Il 17 marzo fu il medico di igiene, Nicola Manno, a chiedere il test perché Nicastro presentava una sintomatologia riconducibile al Covid. Secondo l’accusa il test venne negato fino al 19 marzo, data in cui si programmò il prelievo per il 23 marzo, «rifiutando implicitamente - scrive il Pm - un atto del proprio ufficio che andava posto in essere con urgenza». Sempre secondo l’accusa, a partire dal 17 marzo e nei giorni successivi furono disposti prelievi di tampone su soggetti asintomatici e privi di link epidemiologici che, sulla scia di quanto disposto dalle circolari ministeriali e dalle stesse direttive dell’Asp, non dovevano essere anteposti a casi sospetti con criteri clinici evidenti e persistenti. Proprio come Nicastro.
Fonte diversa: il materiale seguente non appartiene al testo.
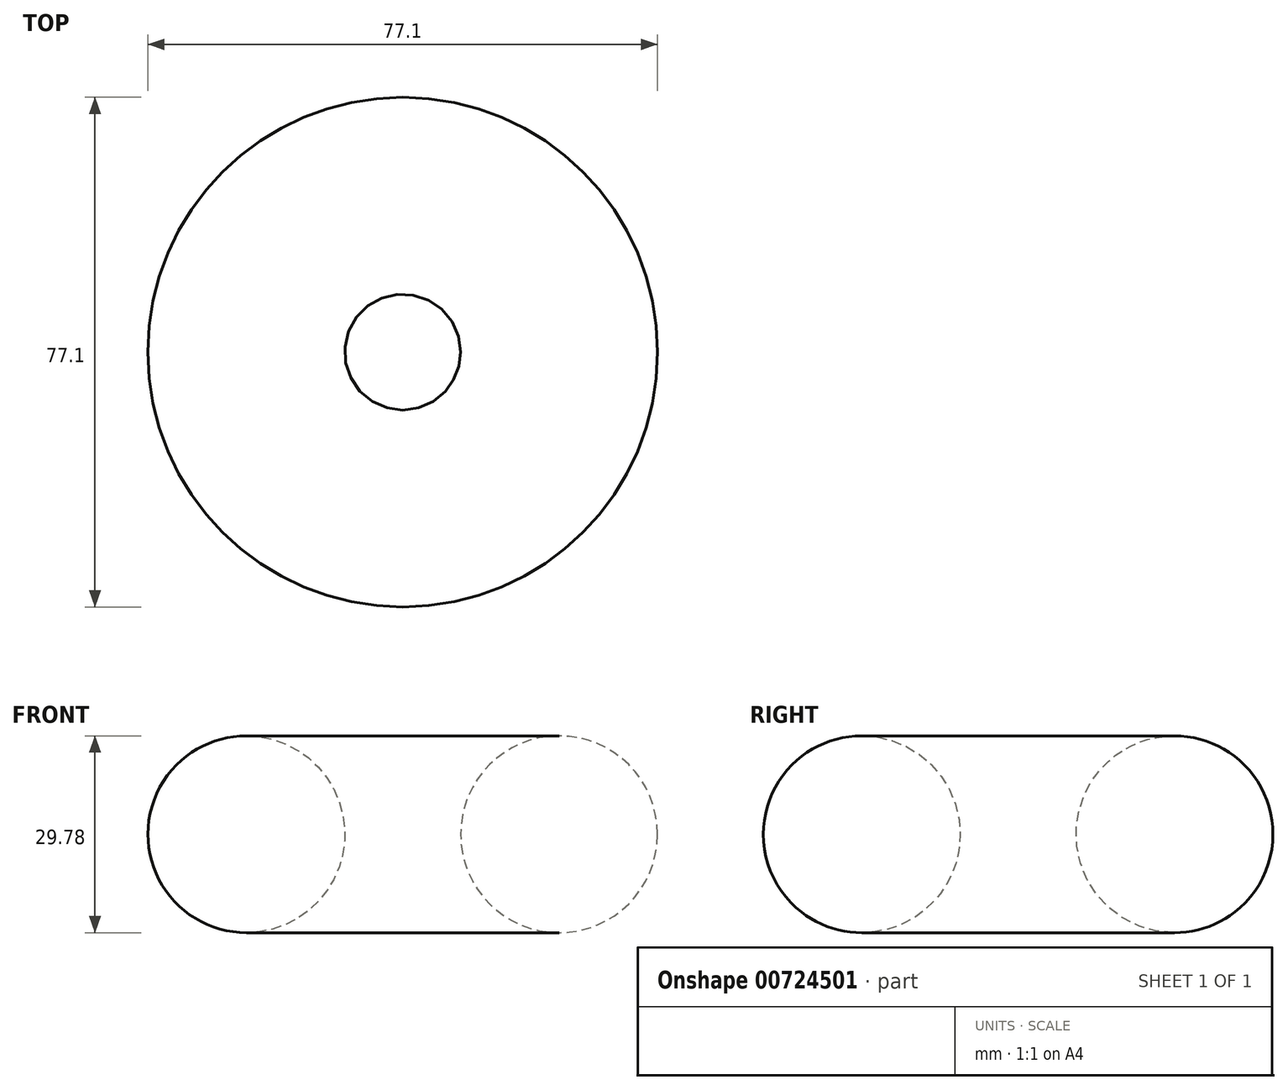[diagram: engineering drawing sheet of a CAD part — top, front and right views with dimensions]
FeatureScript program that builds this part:
annotation { "Feature Type Name" : "Feature", "Feature Type Description" : "" }
export const myFeature = defineFeature(function(context is Context, id is Id, definition is map)
    precondition{}
    {
        {
            var Q0;
            Q0=qCreatedBy(makeId("Front.planeOp"),FACE);
            var sketch = newSketch(context, id + "F0", { "sketchPlane" : qUnion([Q0])});
            skCircle(sketch, "E0", {"center": v(23.66, 0) * mm, "radius": 14.9 * mm});
            skLineSegment(sketch, "E1", {"start": v(0, 27.92) * mm, "end": v(0, -26.7) * mm});
            skSolve(sketch);
        }
        {
            var Q0;
            Q0=makeQuery(id+"F0.imprint","IMPRINT",FACE,{"disambiguationData":[TD([[makeQuery(id+"F0.imprint","IMPRINT",EDGE,{"derivedFrom":sQuery(id+"F0.wireOp",EDGE,"E0")}),1.0]])]});
            var Q1;
            Q1=sQuery(id+"F0.wireOp",EDGE,"E1");
            revolve(context, id + "F1", {"surfaceOperationType" : NewSurfaceOperationType.NEW, "entities" : qUnion([Q0]), "axis" : qUnion([Q1]), "revolveType" : RevolveType.FULL});
        }
    });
L’ipotesi è contenuta nelle carte dell’inchiesta seguita direttamente dal Procuratore Capo di Potenza, Francesco Curcio. L’inchiesta, dunque, ruota attorno al teorema accusatorio secondo cui, in quel lasso di tempo, la gestione dei tamponi fu fatta in maniera discrezionale, senza tener conto dei protocolli che disciplinano la questione. Della serie, «figli e figliastri», con il diritto alla salute non proprio all’insegna della pari opportunità.

Tutto ciò accadeva nei giorni in cui, in Basilicata come nel resto d’Italia, c’era una carenza di reagenti e di tamponi, pertanto occorreva «centellinarli» La Procura, lo ricordiamo, ha fatto sequestrare telefoni e computer per verificare mail e programmi di messaggistica. Via posta elettronica arrivavano le richieste dei medici di base per i tamponi: quella di Nicastro - come ricordato dal figlio Valerio - fu inoltrata alle 9:05 del 13 marzo. Ci vollero 7 giorni perché il test fosse eseguito.